[INFORMATION GIVEN]

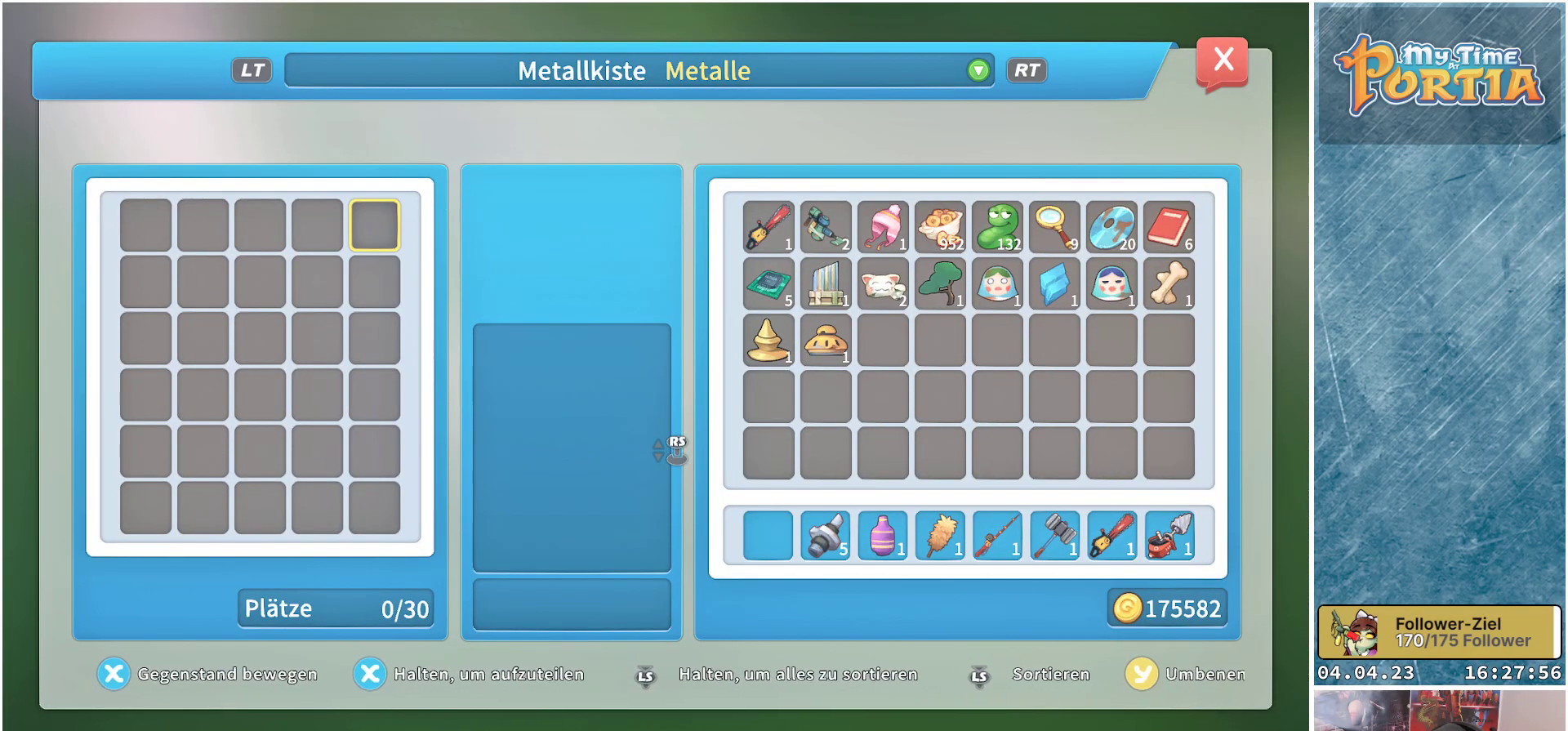
{"buttons": ["L3"], "left_stick": "center", "right_stick": "center", "events": []}
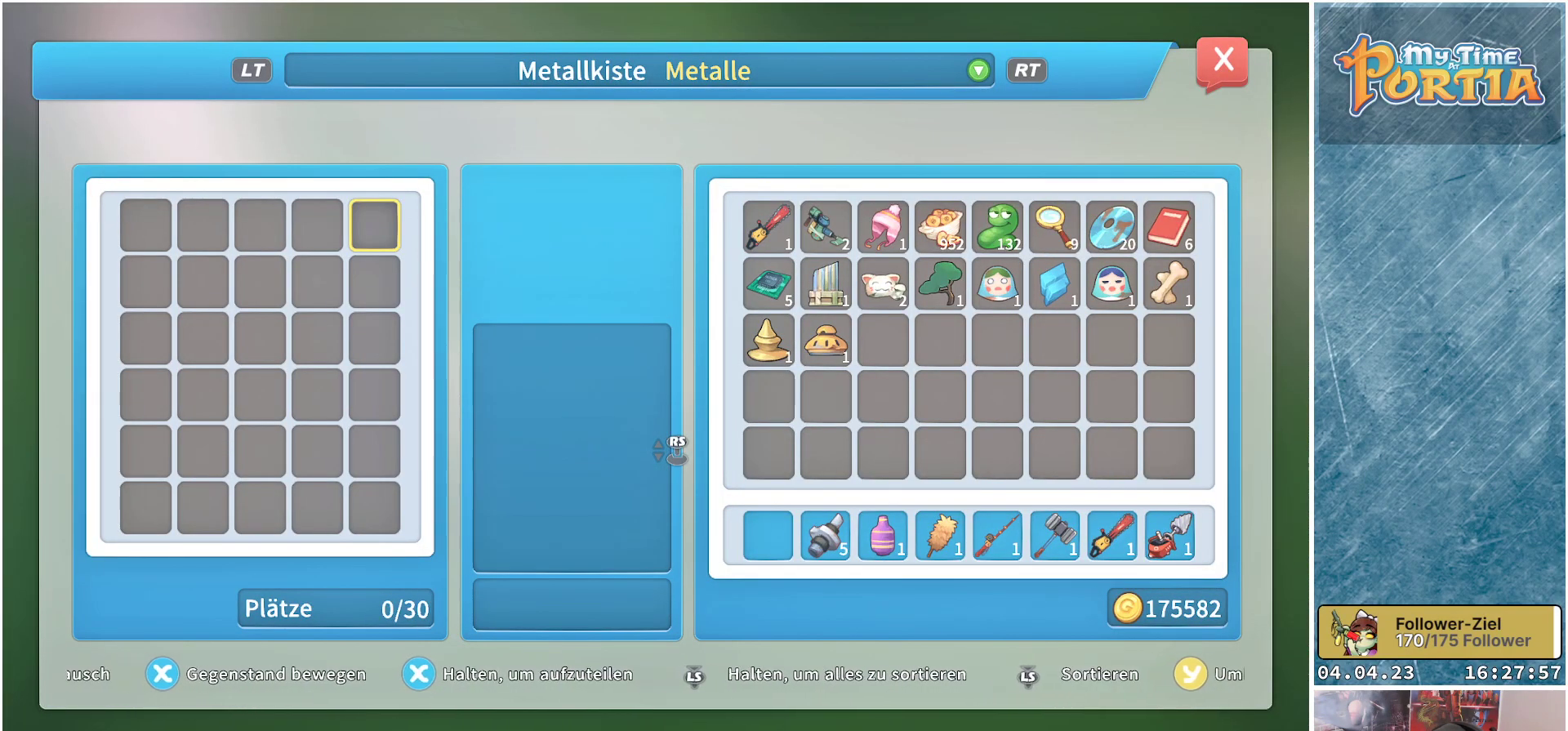
{"buttons": ["A"], "left_stick": "center", "right_stick": "center", "events": [[350, "L3", "up"], [417, "A", "down"]]}
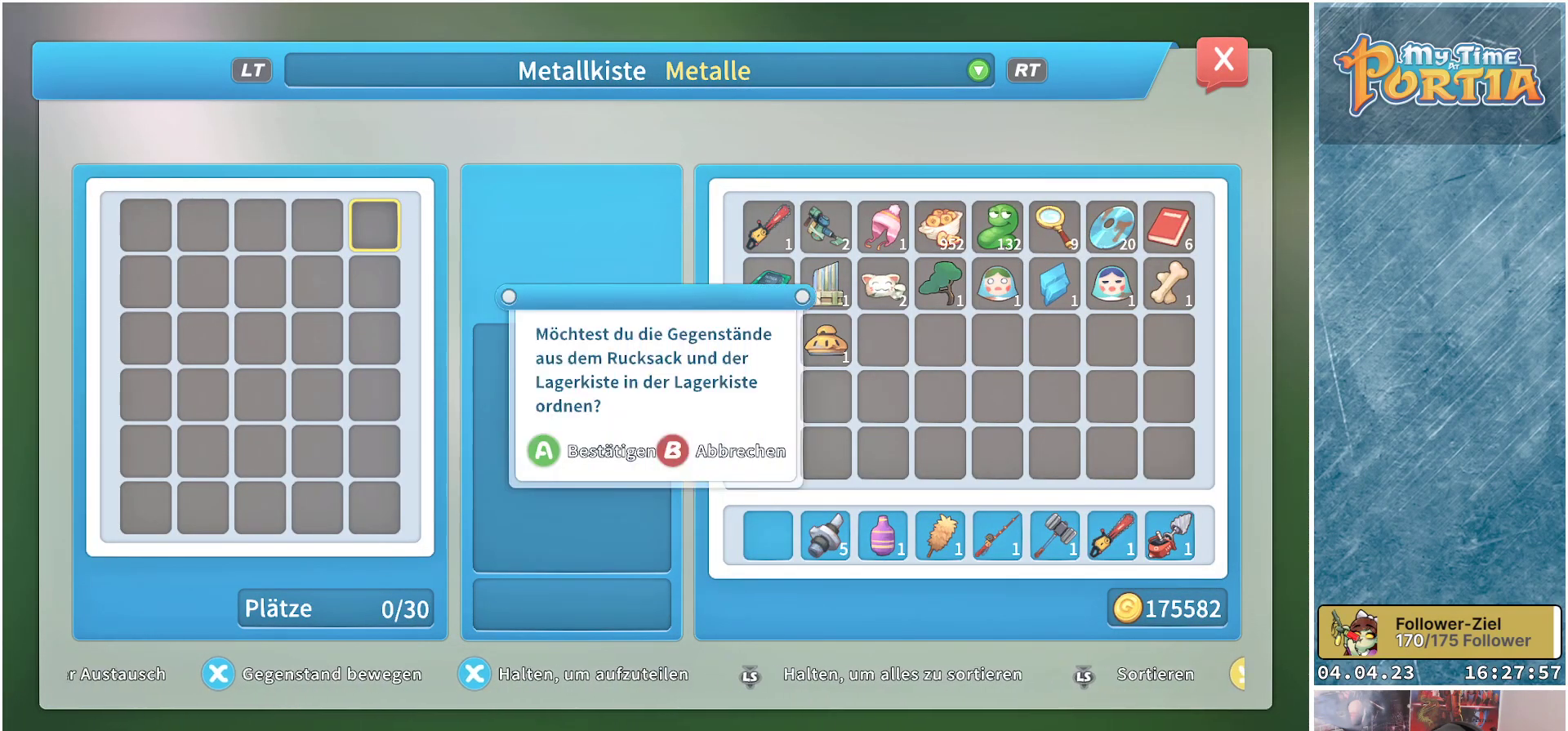
{"buttons": [], "left_stick": "center", "right_stick": "center", "events": [[17, "A", "up"]]}
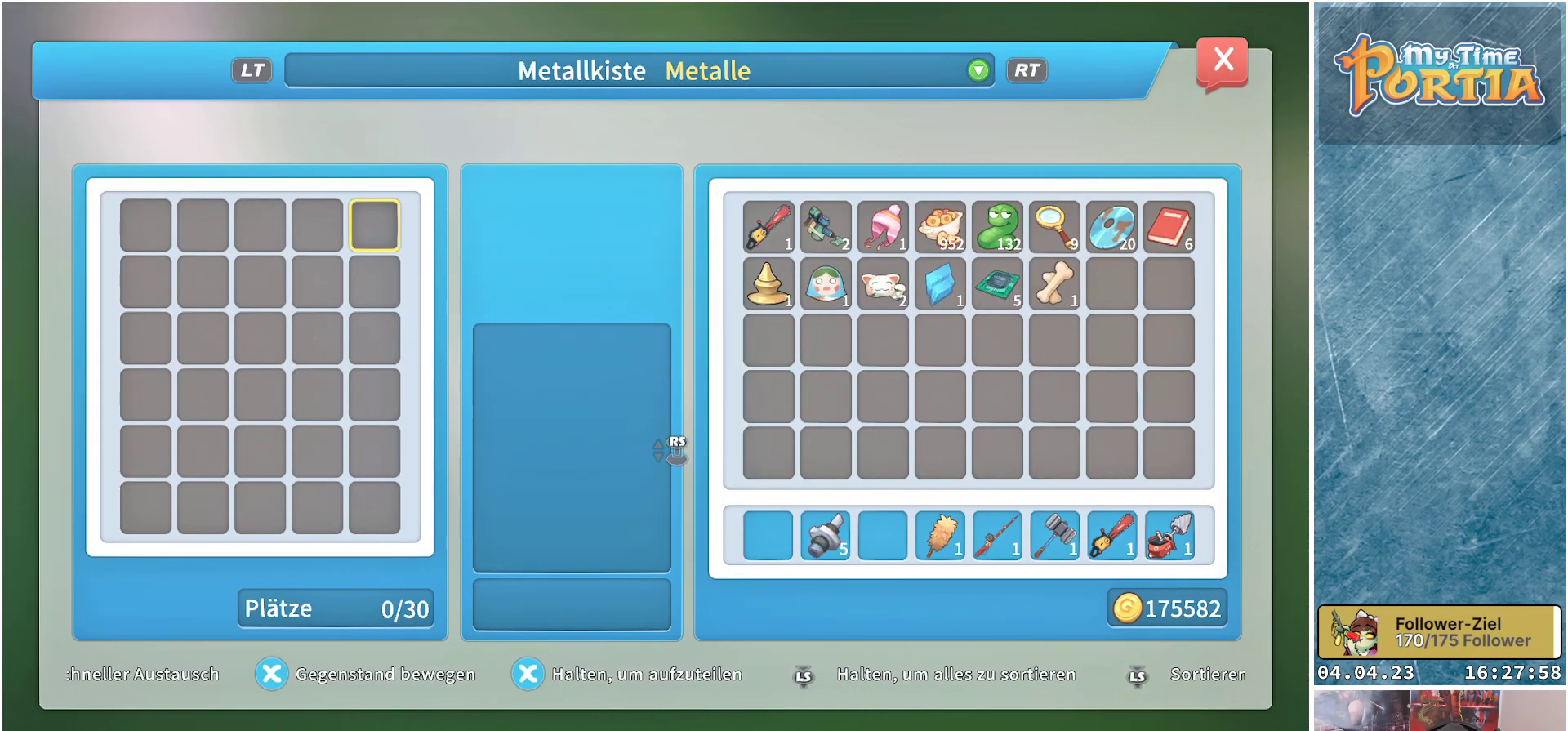
{"buttons": [], "left_stick": "center", "right_stick": "center", "events": [[33, "DPAD_LEFT", "down"], [150, "DPAD_LEFT", "up"], [367, "R2", "down"], [500, "R2", "up"]]}
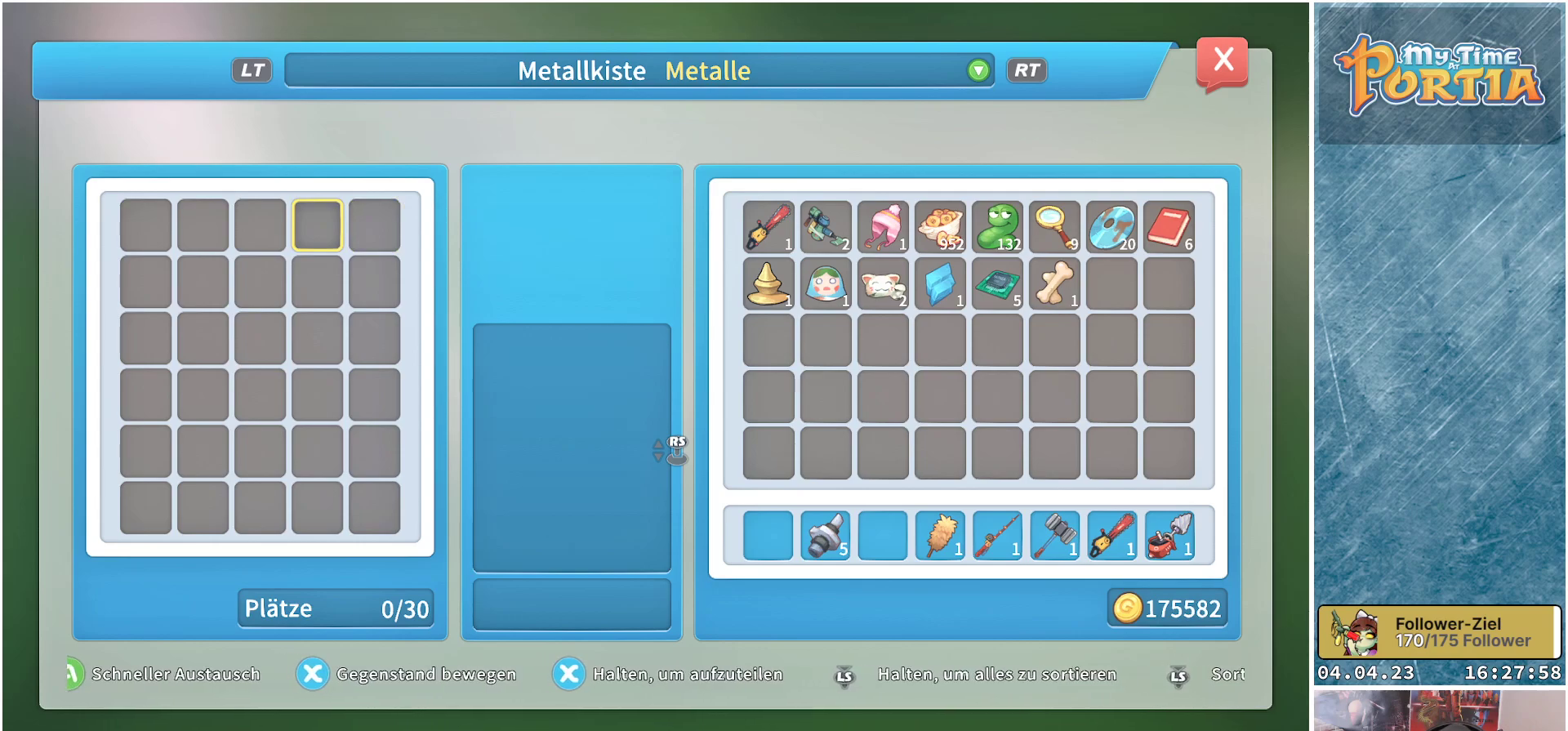
{"buttons": [], "left_stick": "center", "right_stick": "center", "events": [[83, "R2", "down"], [200, "R2", "up"], [283, "R2", "down"], [417, "R2", "up"]]}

[/INFORMATION GIVEN]

> _EXERCISE_: Every line above goes into the copy unchanged; the pictures do not.

> _EXERCISE RESPONSE_:
{"buttons": ["L3"], "left_stick": "center", "right_stick": "center", "events": []}
{"buttons": ["A"], "left_stick": "center", "right_stick": "center", "events": [[350, "L3", "up"], [417, "A", "down"]]}
{"buttons": [], "left_stick": "center", "right_stick": "center", "events": [[17, "A", "up"]]}
{"buttons": [], "left_stick": "center", "right_stick": "center", "events": [[33, "DPAD_LEFT", "down"], [150, "DPAD_LEFT", "up"], [367, "R2", "down"], [500, "R2", "up"]]}
{"buttons": [], "left_stick": "center", "right_stick": "center", "events": [[83, "R2", "down"], [200, "R2", "up"], [283, "R2", "down"], [417, "R2", "up"]]}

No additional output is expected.